Cuba Buying More Food From The United States

By Jim Burns | July 7, 2008 | 8:11 PM EDT

( - Cuba will buy apples and dried peas from various companies located in the state of Washington, the U.S.-Cuba Economic Trade Council said Monday.

The council said in its weekly newsletter that Alimport, the Castro government's official agency for buying food for the communist-run nation, will buy around 1,000 metric tons of apples and 20,000 metric tons of dried peas with a combined market value of $4.5 million U.S. dollars.

The council said Alimport confirmed the purchases in a fax to Sen. Maria Cantwell (D-Wash.) who visited Cuba last January. Cantwell is a member of the Senate Committee on Small Business.

Cantwell, according to her office, received the purchase confirmation in a letter from Pedro Alvarez Borrego, director of Alimport.
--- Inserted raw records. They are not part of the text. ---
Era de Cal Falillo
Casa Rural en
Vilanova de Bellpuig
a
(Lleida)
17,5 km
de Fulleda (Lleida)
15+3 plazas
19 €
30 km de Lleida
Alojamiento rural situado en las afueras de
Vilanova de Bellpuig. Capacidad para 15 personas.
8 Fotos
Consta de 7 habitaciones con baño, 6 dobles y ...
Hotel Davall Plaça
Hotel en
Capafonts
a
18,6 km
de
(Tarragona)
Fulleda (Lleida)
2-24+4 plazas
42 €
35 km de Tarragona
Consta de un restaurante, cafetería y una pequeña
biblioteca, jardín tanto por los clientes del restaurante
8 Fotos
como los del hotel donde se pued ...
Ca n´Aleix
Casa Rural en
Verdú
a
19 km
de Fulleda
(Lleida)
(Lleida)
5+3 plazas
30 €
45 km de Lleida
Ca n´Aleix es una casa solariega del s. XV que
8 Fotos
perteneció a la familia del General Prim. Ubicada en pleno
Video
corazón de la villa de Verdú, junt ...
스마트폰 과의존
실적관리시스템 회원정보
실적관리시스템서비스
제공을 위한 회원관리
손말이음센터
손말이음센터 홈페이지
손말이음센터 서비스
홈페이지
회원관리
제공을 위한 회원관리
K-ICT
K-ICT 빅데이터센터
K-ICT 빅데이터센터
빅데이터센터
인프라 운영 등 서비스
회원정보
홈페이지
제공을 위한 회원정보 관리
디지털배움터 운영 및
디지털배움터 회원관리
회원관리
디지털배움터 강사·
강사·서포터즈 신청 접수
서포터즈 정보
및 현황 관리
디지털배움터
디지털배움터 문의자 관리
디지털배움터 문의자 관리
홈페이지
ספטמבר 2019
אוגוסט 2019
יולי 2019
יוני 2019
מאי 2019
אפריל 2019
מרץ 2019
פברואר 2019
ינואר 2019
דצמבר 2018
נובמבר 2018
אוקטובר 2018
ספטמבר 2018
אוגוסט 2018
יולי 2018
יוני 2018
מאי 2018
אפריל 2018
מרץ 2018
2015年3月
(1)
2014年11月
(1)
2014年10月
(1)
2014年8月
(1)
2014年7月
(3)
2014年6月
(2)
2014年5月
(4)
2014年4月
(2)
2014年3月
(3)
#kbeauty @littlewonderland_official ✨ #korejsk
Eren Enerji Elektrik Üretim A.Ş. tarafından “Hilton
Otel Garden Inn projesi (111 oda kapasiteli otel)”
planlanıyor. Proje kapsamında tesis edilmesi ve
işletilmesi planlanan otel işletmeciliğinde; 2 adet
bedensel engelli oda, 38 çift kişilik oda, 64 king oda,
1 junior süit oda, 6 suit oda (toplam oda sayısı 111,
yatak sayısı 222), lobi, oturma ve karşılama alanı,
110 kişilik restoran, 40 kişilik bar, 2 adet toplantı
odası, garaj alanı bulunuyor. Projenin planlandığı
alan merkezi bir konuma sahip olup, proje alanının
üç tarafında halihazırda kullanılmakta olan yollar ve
She said the total sale is expected to be about $4.5 billion and Cuba will pay cash for it. The pea sale is expected to be completed in May while the apple sale will be completed in either or May or June, Cantwell said.
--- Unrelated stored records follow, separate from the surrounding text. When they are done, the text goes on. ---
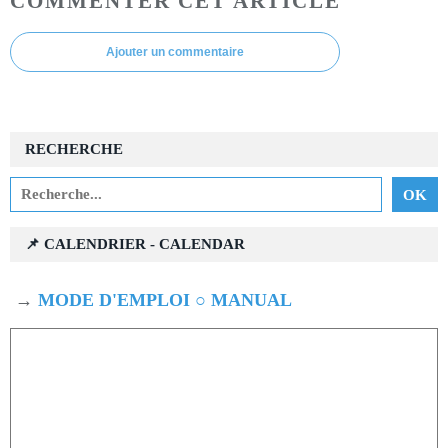
COMMENTER CET ARTICLE
Ajouter un commentaire
RECHERCHE
📌 CALENDRIER - CALENDAR
→
MODE D'EMPLOI ○ MANUAL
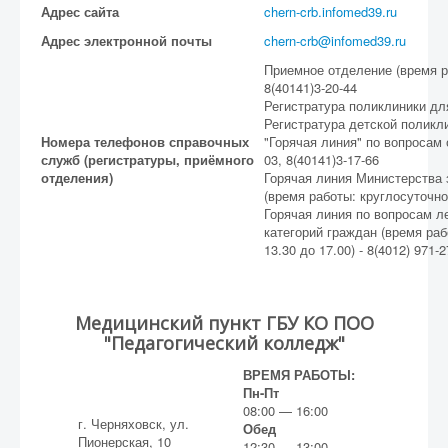
Адрес сайта
chern-crb.infomed39.ru
Адрес электронной почты
chern-crb@infomed39.ru
Приемное отделение (время р
8(40141)3-20-44
Регистратура поликлиники для
Регистратура детской поликли
Номера телефонов справочных
"Горячая линия" по вопросам 
служб (регистратуры, приёмного
03, 8(40141)3-17-66
отделения)
Горячая линия Министерства 
(время работы: круглосуточно,
Горячая линия по вопросам л
категорий граждан (время раб
13.30 до 17.00) - 8(4012) 971-
Медицинский пункт ГБУ КО ПОО
"Педагогический колледж"
ВРЕМЯ РАБОТЫ:
Пн-Пт
08:00 — 16:00
г. Черняховск, ул.
Обед
Пионерская, 10
12:30 — 13:00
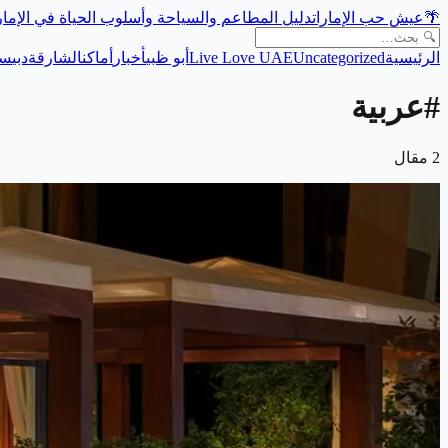
🌴
عيش حب الإمارات
دليل المطاعم والسياحة وأسلوب الحياة في الإما
الرئيسية
Uncategorized
Live Love UAE
أبو ظبي
أخبار
أماكن
الشارقة
دبي
سي
#
عربية
2
مقال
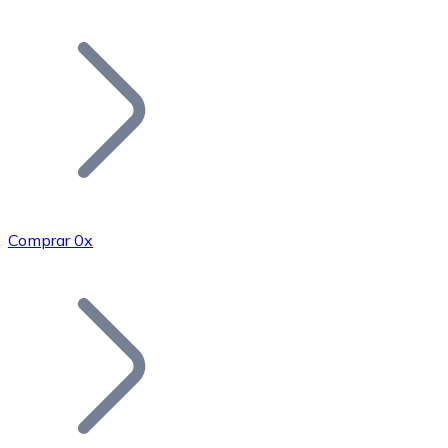
Listar Token
Añade tu proyecto a nuestro ecosistema.
Comprar 0x
Bitcoin
BTC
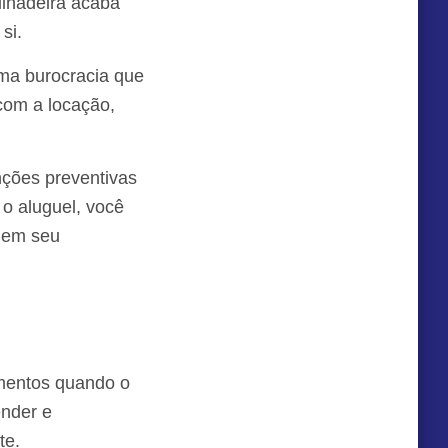
lhadeira acaba
si.
ma burocracia que
 com a locação,
ções preventivas
o aluguel, você
s em seu
amentos quando o
ender e
te.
Cantwell also said she will continue to work on the sale by assisting the shippers of the Washington state products in received the required export licenses from the Treasury Department.

Bill Brookreson, the acting director of the Washington State Department of Agriculture was pleased with the purchase.

"We believe Cuba has great potential as a market for Washington's agricultural products," said Brookreson in a statement.

Not so pleased was the Center for A Free Cuba, an anti-Castro Cuban exile group.

"I hope they (the purchases) are cash and carry. If the idea is to try to provide Castro credits or have the American taxpayer pick up the tab, I think we are going to have a real problem," said Center Executive Director Frank Calzon in an interview with .

"Furthermore, my hunch is that the Cuban people will never see those apples. Those apples will go to the tourists. Cubans don't even get mangoes and onions and tropical fruits because there is a lot of rationing involved due to the abysmal state of Cuba's agriculture, which is government controlled," said Calzon.

Calzon said American companies shouldn't sell goods to Castro on credit. "Castro will get his stuff for nothing and the American taxpayer will pick up the tab. I don't see why the U.S. taxpayer should be encumbered with picking up the tab for Castro," said Calzon.

While U.S. law permits food and medicine sales to Cuba, they must be paid for in cash rather than financed, something that irritates cash-strapped Cuban officials.

Last month, Cuban Leader Fidel Castro told a visiting American delegation that he planned to purchase a second shipment of food from the United States.

Castro told the delegation he wanted to buy food and agricultural products, as long as the United States government remained flexible on granting licenses to American firms that want to do business with the Castro government.

Last December, Cuba bought $35 million dollars' worth of wheat, soybeans, rice and corn from the U.S. after its own crops were devastated by Hurricane Michelle.

At the time, Castro government officials said there would be no more food purchases from the U.S. unless the Bush administration relaxed the longstanding U.S. trade embargo.

President Bush has repeatedly said he will not lift the economic embargo against Cuba until Castro frees all political prisoners and allows free and fair elections.